View Single Post
  #10  
Old September 2nd 18, 10:08 PM
Skypilot Skypilot is offline
Member
 
First recorded activity by AviationBanter: Feb 2012
Posts: 31
Default

I find all this stuff sexy, in Australia we all live in a bit of a fantasy of energy, we export our LPG, Coal and Oil like it’s going out of fashion and the “green” movements of our parties ensure that subsidies and grants are available to clubs and organisations for being green. My home club of Kingaroy would be a perfect site to go for a huge grant for four elec whinches 2xmain and 2x retrieve. The runway area is 2000m x100m of grass right next to a bitumen runway, there is power available within 200m of both winch sites. The only problem is the fact that it’s a certified runway with probably 1-2 private movements per hour, so the local Shire council are unlikely to approve winching. It’s a pity as there is a coal mine 20km away and there is a planned coal mine next to the airstrip and we have elections soon. If there was ever a time to pitch an alternative to burning smelly dinosaur bones and reducing the noise foot print for our solar powered sport now is it

I guess the panacea is to have an electric winch next to a battery bank powered by solar panels. In Australia this is feesable given the space and sunshine, BUT here is the crux - it’s battery technology.

The future will have elec self launch gliders, elec tow planes, elec winches and all of this will be powered by a battery system that is dual use. The batteries will be in runway edges, house bricks and other structural items not just a battery.

You will wake up in your house that is a storage facility hooked to the grid, most of the time you will be a next exporter of energy.

Jump in your electric car and drive up to the field.

Unplug your elec self launch Libelle and plug your car in, your hangar will have a storage battery bank in the wall bricks.

Tow your glider out to the runway with your elec golf cart and launch into the wild blue yonder with your retractable self launch system with prop goverening.

Once airborne you will go find a big fat thermal and redeploy your self launch prop mast and reverse the prop to recharge your batteries thereby extending your range.

The next type of comps will be range comps that will allow much greater distances and speeds, perhaps one day we will see solar panels on wings that can feed power to the battery system built into the composite fibres.

Fly until sunset and head to the clubhouse for a beer.

I just don’t understand why so many on here are negative to people trying to improve things, because let’s face it if we don’t improve things our sport is dead.

Justin




Quote:
Originally Posted by Martin Gregorie[_6_] View Post
On Sun, 02 Sep 2018 09:15:40 -0600, Dan Marotta wrote:

Didn't the German winch require being hooked up to the electrical grid?
It seems the one currently under discussion would be self contained and
portable (on the back of a truck).

All the electric winch designs I know about (and I assume the new US
design is similar) require three things: a power supply, a large electric
motor and a battery bank to act as a buffer between the first two items.

The German Electrowinde winch needs a 12-20 kw mains supply to feed a
220kw motor via its battery buffer, so the batteries aren't just for
decoration.

It seems to me that the winch motor and battery bank capacity will be
much the same whether the winch is configured as a towable trailer, on a
truck chassis or built into a permanent building: they all need the same
three part power train and it really doesn't matter whether the power
source is the mains, a COTS 12-12kw trailer generator parked alongside or
a truck with all three items installed on it.

A major issue for a mains-powered electric winch, in the UK anyway, is
the cost of cabling the airfield.
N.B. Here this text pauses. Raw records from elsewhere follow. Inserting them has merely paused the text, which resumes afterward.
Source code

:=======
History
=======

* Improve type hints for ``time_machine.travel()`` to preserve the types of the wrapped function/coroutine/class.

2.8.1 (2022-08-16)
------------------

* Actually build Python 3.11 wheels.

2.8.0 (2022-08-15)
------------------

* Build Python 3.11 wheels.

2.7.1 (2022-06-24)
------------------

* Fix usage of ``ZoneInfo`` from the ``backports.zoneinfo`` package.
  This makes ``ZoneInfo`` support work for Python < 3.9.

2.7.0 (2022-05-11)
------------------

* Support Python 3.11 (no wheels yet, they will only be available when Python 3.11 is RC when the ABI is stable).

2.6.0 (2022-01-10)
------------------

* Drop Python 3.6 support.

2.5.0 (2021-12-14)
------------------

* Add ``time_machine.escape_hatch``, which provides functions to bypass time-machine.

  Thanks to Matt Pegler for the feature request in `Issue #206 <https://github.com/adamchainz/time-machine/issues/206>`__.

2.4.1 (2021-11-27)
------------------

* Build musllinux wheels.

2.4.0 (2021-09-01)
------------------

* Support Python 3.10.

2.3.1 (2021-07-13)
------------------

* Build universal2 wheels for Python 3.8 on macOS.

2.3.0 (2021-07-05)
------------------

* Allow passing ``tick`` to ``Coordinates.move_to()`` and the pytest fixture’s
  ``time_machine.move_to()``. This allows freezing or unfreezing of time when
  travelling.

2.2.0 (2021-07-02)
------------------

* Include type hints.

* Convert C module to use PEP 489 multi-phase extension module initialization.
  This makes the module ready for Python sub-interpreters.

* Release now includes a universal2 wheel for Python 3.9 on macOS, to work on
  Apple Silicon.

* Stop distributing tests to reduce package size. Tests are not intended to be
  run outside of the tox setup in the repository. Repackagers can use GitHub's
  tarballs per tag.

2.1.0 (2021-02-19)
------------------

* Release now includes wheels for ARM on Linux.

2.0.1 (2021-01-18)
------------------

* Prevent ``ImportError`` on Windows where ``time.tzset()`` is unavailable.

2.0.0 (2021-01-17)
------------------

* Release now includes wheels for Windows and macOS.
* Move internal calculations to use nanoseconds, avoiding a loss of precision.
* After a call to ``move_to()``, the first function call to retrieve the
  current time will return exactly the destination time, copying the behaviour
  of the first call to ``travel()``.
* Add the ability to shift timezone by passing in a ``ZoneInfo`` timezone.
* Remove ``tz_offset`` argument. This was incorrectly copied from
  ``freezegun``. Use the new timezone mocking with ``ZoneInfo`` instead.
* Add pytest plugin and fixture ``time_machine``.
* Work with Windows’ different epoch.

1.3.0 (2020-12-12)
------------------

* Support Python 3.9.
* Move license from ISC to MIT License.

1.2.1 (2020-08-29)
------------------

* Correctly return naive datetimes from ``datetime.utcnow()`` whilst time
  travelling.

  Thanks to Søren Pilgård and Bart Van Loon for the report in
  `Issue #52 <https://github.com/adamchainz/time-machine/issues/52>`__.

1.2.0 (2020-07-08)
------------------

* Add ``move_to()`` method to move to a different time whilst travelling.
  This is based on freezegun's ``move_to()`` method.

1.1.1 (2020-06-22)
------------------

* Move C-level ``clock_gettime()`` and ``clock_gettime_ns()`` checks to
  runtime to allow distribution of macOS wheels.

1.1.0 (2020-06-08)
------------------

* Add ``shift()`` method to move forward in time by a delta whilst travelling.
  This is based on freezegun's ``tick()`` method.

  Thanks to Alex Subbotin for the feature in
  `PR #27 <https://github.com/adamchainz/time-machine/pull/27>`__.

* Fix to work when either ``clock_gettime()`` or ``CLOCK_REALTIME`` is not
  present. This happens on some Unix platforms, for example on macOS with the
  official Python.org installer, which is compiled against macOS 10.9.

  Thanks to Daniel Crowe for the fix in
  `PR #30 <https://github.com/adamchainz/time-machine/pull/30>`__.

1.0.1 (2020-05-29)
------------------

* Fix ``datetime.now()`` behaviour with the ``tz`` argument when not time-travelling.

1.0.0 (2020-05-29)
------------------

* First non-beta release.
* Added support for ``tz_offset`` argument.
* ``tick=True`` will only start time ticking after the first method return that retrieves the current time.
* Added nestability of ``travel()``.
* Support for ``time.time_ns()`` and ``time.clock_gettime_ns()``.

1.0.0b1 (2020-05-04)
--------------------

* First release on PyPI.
We looked at it some years back: there
are four places were we put our winch - normally on one end of 04/22 and
less often on one end of 16/34 (obviously this is wind dependent), so
we'd need to wire up all four points on the field with buried cables, and
the winch points for 34 and 22 are both around 1km from the club house
and hence the nearest mains supply. Wiring our airfield would be quite
expensive. Consequently, we've gone with a Skylaunch running on LPG
(cheap and environmentally benign fuel). And we already had the tractor
used to move it between garage and the day's winchpoint.

What's the point? Why not just use a piston engine for the winch then?

Because a (much) smaller engine driving a generator to keep the battery
bank topped up is probably more economical to run than a socking great V8
being running intermittently at high power, particularly when you include
the cost of wear and tear from temperature-cycling the big engine.


--
Martin | martin at
Gregorie | gregorie dot org

Last edited by Skypilot : September 2nd 18 at 10:13 PM.